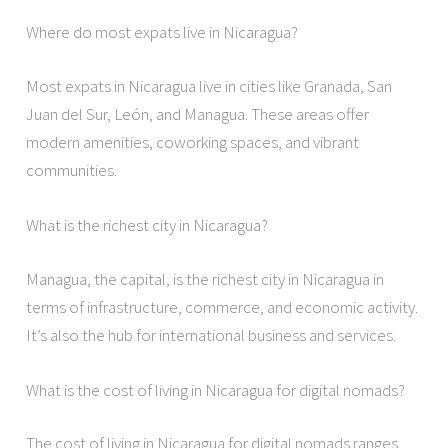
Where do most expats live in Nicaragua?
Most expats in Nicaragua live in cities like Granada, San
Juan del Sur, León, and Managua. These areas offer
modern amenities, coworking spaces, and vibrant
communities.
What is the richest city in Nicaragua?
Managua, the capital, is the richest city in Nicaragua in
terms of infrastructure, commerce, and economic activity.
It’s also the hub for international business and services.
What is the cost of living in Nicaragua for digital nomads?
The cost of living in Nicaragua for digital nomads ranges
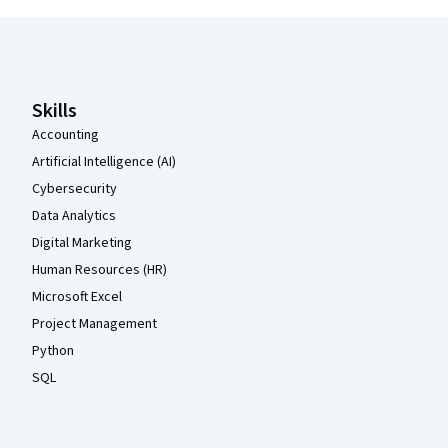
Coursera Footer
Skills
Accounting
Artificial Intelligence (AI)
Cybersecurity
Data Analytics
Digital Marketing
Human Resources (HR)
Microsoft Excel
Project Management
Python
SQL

### Assignment
In the listing above, each line with the word "city" is to be copied out.

### Result of this task
What is the richest city in Nicaragua?
Managua, the capital, is the richest city in Nicaragua in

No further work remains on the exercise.